In June, UpGuard researchers submitted a vulnerability report to Microsoft Security Resource Center (MSRC), addressing the issue of OData feeds identification as it provides unidentified admission to a selection of data and URLs for accounts that were potentially exposing critical data.

“Among the examples of sensitive data exposed via OData APIs were three Power Apps portals used by American governmental entities to track COVID-19 tracing or vaccination and a portal with applicant data including Social Security Numbers,” the research declared.

According to OData, (Open Data Protocol) is defined by a group of best practices for creating and consuming RESTful APIs. It guides tracking changes, describing functions/ actions for reusable procedures, and sending batch requests.

RESTful APIs are an application programming interface (API or Web API) that follows the rules of REST API, which transfers a representation of information of the state of the resource to the requester. Usually, the information is delivered via HTTP, such as Javascript Object Notation (JSON), HTML, Python, PHP, or normal text.

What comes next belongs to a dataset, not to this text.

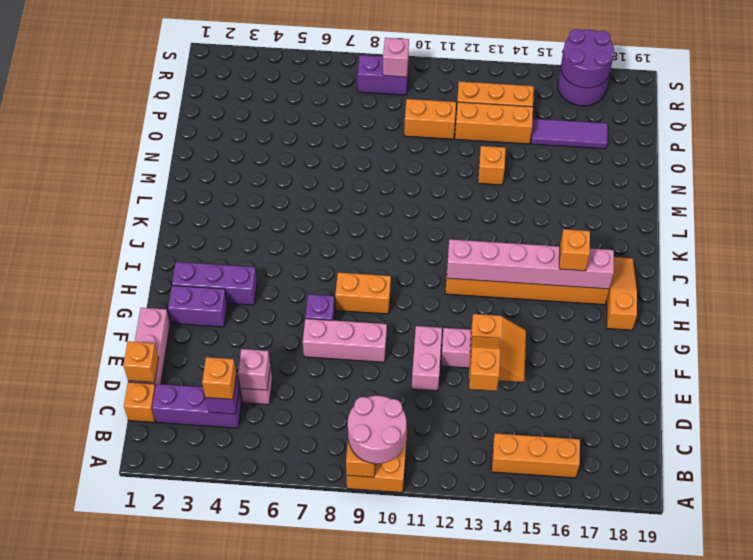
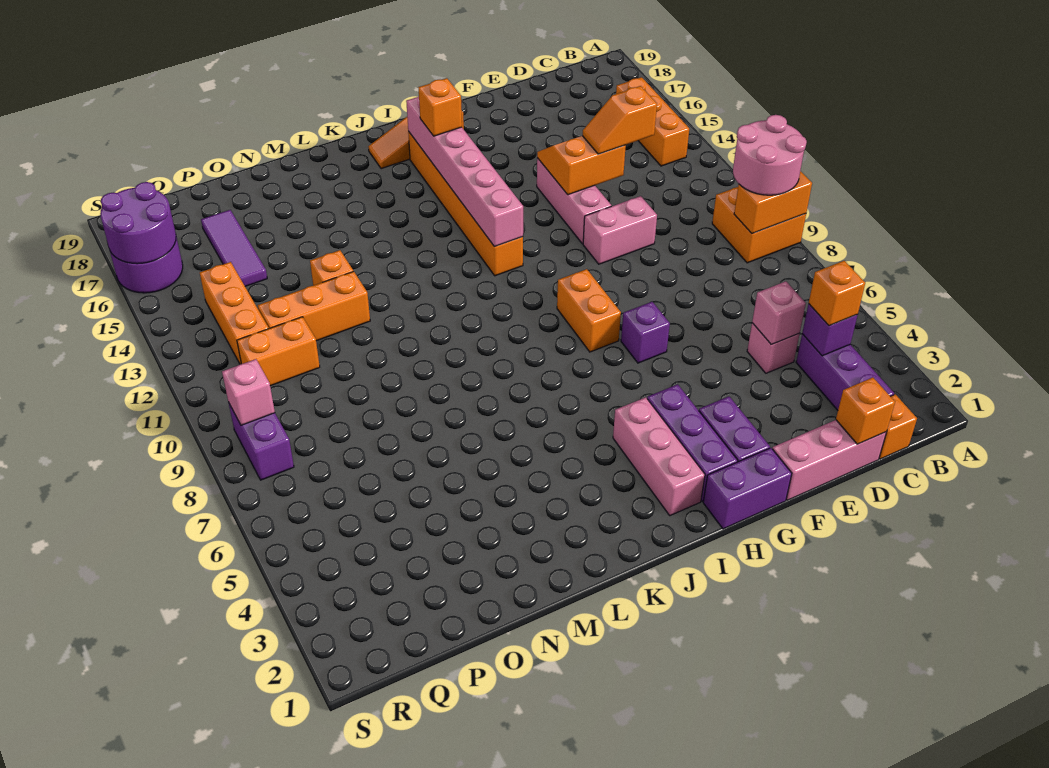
pink brick F7:F9 level 1 -> pink brick I2:I4 level 1
none -> purple brick G1:H1 level 1
orange brick P10:P11 level 1 -> orange brick P11:Q11 level 1
orange brick P12:P14 level 1 -> orange brick N12:P12 level 1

As for Microsoft’s knowledge of the potential risks of Power Apps exposed portals, researchers had already informed the company of the consequences that might follow the accessibility to the public. Researchers highlighted that the transpired leaks should be seen as mishaps immerging from a much more damaging pattern that might lead to unsettling data exposure.

However, Microsoft analysts deemed this situation as nothing but an error in design.

“Over the next day, we corresponded with the Microsoft analyst to clarify steps to reproduce and Microsoft’s relationship to the powerappsportals.com domain. On Tuesday, June 29, the case was closed, and the Microsoft analyst informed that us they had ‘determined that this behavior is considered to be by design,” the report added.

As for the distribution of the leaked data, the transportation logistics firm J.B. Hunt Transport Services revealed that 905,228 records were exposed, followed by Denton Country with 632,171 records, American Airlines with a collection of 398,890 ‘contact’ records, and finally Microsoft’s own The Global Payroll Services Portal with 332,000 records of the company’s employees and contractors.

Ever since UpGuard released the report, the tech titan released a tool that assists in examining Power Apps portals for any potentially leaked data, in addition to putting into motion proposals to change the product so that table permissions will be automatically enforced.